Kinder, bitte mal weglesen, zumindest für die nächsten paar Zeilen – die könnten anstößig sein für Euer zartes Gemüt. Es geht nämlich um Prozessionsraupen. Die hängen auf Mallorca zu Hunderten in den Pinien rum und lassen sich fallen, um dann gemeinsam auf Nahrungssuche zu gehen. Dabei führt eine Raupe (ich habe irgendwo gelesen: ein Weibchen) den Trek an, und danach docken sich jede Menge andere an – jeweils mit dem Kopf dicht am Hintern. In meiner (leider nicht wieder auffindbaren) Quelle stand, dass es alles Männchen seien, was ja bei der Nummer eins noch halbwegs sexuell stimulierend sein könnte, was weiß ich wie Raupen so sind. Aber für die anderen ist es dann ja schon eine Zumutung: Einem Weib zu folgen und dafür – pardon – Arschkriecher bei einem Mann zu sein. Aber egal, vielleicht ist das ja auch ein gemischtgeschlechtlicher Tross, der sich aus reinem Zweckoptimismus zusammentut: So hintereinander, denken sich die Raupen bei ihrer Prozession, sehen wir gar nicht aus wie nur fünf Zentimeter lange Spinner, sondern – eine Prozession von 14 solcher possierlicher Tierchen angenommen – wie ein 70 Zentimeter langes Ungetüm. Und da denken sich die Prozessionsraupen: Vögel könnten sich ja beeindrucken lassen und dann ablassen von uns, ja bitte?

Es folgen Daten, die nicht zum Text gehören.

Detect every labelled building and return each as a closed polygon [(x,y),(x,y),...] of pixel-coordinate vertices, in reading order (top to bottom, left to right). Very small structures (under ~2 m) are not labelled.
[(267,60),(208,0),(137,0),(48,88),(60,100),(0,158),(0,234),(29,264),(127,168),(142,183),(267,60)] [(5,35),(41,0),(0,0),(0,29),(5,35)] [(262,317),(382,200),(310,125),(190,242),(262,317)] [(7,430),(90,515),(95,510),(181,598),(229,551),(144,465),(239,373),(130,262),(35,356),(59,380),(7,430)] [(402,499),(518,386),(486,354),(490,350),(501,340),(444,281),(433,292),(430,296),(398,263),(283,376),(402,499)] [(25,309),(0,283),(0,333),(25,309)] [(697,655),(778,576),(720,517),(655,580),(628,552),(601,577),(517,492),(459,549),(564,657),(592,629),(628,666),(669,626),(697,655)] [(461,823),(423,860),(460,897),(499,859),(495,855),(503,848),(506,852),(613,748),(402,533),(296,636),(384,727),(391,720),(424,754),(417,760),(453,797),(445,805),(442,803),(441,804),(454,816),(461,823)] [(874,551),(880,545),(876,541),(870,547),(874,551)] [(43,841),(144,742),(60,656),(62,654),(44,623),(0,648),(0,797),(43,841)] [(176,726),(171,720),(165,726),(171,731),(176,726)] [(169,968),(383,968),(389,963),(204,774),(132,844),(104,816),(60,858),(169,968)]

So ganz scheinen sie das aber selbst nicht zu glauben, denn erstens schleichen sie quasi im Schneckentempo durch die Landschaft, was für jede Schlange eine Beleidigung ist. Und zweitens haben sich die Prozessionsraupen noch etwas ausgedacht: Sie sind extrem giftig. Die so kuschelig-wuschelig aussehenden Haare enthalten das Eiweißgift Thaumetopoein, das äußerst unangenehme Hautausschläge, Juckreiz und derlei Unannehmlichkeiten mehr verursachen kann – bei einem Opernsängern, wie ich las, auch Asthma neben dem juckenden Hautauschlag, der wiederum gerne auch Hunde trifft. Letztere seien, weil sie so gerne alles anschnüffeln, sogar besonders gefährdet.

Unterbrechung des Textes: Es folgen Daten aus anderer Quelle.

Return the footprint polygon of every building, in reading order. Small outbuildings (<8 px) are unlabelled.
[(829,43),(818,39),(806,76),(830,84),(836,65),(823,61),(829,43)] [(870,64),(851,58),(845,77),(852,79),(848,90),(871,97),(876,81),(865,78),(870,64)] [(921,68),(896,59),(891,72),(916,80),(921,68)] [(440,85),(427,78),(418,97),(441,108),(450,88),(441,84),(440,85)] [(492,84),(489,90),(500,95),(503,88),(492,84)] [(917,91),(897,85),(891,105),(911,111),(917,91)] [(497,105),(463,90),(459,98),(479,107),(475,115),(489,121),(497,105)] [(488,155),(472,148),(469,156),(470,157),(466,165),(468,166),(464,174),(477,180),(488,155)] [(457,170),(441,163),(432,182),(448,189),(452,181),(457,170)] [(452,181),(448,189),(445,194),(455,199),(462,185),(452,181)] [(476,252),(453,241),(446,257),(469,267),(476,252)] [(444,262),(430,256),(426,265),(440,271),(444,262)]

Ich singe nicht, ich schnüffel nicht, aber auch Fotografen mit einer gewissen hemmungslosen Distanzlosigkeit sind gefährdet: Die Raupen schleudern ihre Haarpfeile auch einfach so aktiv aus, wenn sie sich angegriffen fühlen. Also huste ich seit der Begegnung mit der langsamen Prozession, asthmatisch angereizt, gar nicht munter vor mich hin und lese bei den Recherchen (alles natürlich im Nachhinein!) hocherfreut, dass der Stern die Tierchen einmal „atemberaubende Raupen“ genannt hat.
Ach ja: Wir trafen die Prozessionsraupen, wie passend, auf der Wanderung zum Kloster Nostra Senyora de Cura, kurz vor dem Santuari de Nostra Senyora de Gràcia.
Sie haben anscheinend von der Gefährlichkeit dieser Tierchen KEINE Ahnung.